A growl slipped free as I hefted the stag higher on my shoulder, and I tried not to spill the bucket of hot water I carried in the other hand, and strode deeper into the tunnels.

Another growl, low in my chest, rolled from me out of nowhere.

I couldn’t seem to stop it for some reason.

No, that was bullshit. I knew the reason.

It was every time I thought about Sutton and the way she’d looked at me before she shut the door in my face, locking me out of her house—which meant I was growling constantly.

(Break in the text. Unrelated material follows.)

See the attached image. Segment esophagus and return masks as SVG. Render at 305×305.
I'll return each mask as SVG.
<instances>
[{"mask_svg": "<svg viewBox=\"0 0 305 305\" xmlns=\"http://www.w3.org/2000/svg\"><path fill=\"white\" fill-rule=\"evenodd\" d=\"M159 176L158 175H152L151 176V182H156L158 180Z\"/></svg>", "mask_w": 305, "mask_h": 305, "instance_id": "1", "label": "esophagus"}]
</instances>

I still didn’t know how I’d lost the grip on my control so thoroughly.

Seeing her hurt like that. In danger. My control had started corroding the moment I realized she was in trouble.

My snarl bounced off the stone walls on either side of me. Somehow, I’d sensed her fear that night, I’d known she was in serious danger. A hound used scent to track, and the animal part of me wouldn’t let go of Sutton’s, her scent was fucking imbedded deep inside me.

I’d tried to shake off the pull toward her, the sense that she was in trouble, because I didn’t believe it.

Why would I feel that? How? But a hound never ignored his instincts, and not following where they led me, where her scent led me, was impossible.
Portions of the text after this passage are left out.